Yang Perlu Dikerjakan >>
1) Tolong jawab pertanyaan berikut berdasarkan catatan perjalanan susur gua di bawah ini.
(a) Siapa penulis catatan perjalanan ini?
(b) Apa nama angkatan yang disebut dalam catatan perjalanan ini?
(c) Pada semester berapa masa kuliah yang disebut dalam catatan perjalanan ini?
2) Salin kata demi kata bagian catatan perjalanan susur gua yang dimulai dari "Di Tengah Kegelapan" dan berakhir pada "Menegangkan? Atau bagaimana?".

Kutipan Halaman >>
+===+

Di Tengah Kegelapan Abadi
(Catatan Perjalanan Mabim Susur Gua Angkatan Gema Antari)
Oleh: Nursyifa Afati Muftizasari
Bagaimana rasanya berada di tempat sempit dan gelap? Mengerikan? Menakutkan? Menegangkan? Atau bagaimana?
Bicara soal tempat sempit dan gelap, mungkin banyak orang yang merasa risih. Tempat dengan dua ciri tersebut menjadi salah satu perjalanan berharga saya di masa-masa semester dua kuliah. Nuhun, Palawa, semester dua saya sangat berwarna.

+===+

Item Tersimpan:
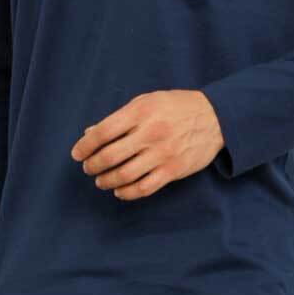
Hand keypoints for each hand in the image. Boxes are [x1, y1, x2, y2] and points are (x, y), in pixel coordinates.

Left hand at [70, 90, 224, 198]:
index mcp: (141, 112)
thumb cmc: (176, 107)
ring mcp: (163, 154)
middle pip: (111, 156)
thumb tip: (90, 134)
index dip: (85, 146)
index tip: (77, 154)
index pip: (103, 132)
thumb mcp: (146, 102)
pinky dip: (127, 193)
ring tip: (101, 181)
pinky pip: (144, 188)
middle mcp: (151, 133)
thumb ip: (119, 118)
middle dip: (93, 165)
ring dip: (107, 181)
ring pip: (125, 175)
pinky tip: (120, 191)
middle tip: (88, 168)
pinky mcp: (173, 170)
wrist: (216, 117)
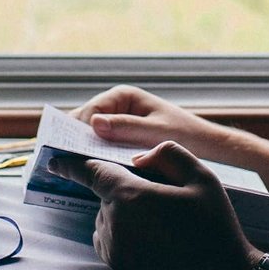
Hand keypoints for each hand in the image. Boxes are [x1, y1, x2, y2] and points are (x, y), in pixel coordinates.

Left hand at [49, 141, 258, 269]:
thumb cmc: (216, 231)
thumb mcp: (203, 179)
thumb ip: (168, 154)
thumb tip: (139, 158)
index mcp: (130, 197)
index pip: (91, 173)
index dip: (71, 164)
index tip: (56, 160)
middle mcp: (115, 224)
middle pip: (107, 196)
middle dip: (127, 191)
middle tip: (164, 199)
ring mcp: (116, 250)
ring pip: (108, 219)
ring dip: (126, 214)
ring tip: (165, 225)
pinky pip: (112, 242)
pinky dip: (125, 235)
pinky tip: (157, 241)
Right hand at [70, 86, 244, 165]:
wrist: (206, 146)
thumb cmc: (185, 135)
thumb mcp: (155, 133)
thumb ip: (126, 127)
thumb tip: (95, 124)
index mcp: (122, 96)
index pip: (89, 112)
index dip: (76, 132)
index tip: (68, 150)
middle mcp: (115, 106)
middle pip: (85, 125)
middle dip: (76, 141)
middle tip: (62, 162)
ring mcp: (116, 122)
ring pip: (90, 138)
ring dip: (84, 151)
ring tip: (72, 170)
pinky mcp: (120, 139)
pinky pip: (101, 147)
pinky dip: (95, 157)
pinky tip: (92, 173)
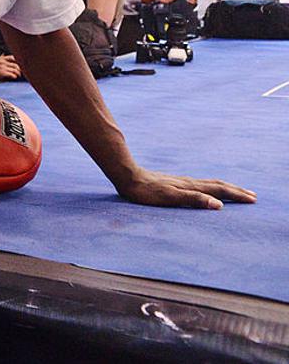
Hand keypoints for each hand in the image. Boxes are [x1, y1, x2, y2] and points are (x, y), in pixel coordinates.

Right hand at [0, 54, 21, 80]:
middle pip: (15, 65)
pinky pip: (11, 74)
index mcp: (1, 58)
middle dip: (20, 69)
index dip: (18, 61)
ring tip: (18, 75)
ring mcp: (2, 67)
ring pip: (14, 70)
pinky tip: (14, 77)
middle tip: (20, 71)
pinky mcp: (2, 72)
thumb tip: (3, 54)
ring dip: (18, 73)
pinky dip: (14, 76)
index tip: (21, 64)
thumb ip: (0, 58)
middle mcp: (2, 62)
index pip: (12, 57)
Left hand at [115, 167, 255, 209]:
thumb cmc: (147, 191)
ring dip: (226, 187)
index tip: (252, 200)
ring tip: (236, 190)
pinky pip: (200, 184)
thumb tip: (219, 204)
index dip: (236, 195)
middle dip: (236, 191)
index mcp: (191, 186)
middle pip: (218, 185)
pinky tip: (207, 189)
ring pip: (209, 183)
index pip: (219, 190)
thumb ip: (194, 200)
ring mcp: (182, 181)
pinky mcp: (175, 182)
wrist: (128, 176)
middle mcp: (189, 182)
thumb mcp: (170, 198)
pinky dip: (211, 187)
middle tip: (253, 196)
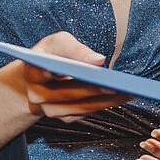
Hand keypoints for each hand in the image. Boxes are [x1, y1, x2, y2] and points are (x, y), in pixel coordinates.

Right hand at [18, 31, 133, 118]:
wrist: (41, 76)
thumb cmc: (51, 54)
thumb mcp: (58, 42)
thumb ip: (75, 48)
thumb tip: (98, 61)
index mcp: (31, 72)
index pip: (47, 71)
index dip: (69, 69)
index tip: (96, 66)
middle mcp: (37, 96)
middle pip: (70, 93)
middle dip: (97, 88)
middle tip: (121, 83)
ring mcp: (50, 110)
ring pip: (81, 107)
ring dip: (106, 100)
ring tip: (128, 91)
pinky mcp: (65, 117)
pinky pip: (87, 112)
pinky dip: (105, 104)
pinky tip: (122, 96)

+===+

Jawaban >>
1)
(a) Nursyifa Afati Muftizasari
(b) Gema Antari
(c) Semester dua

2)
Di Tengah Kegelapan Abadi
(Catatan Perjalanan Mabim Susur Gua Angkatan Gema Antari)
Oleh: Nursyifa Afati Muftizasari
Bagaimana rasanya berada di tempat sempit dan gelap? Mengerikan? Menakutkan? Menegangkan? Atau bagaimana?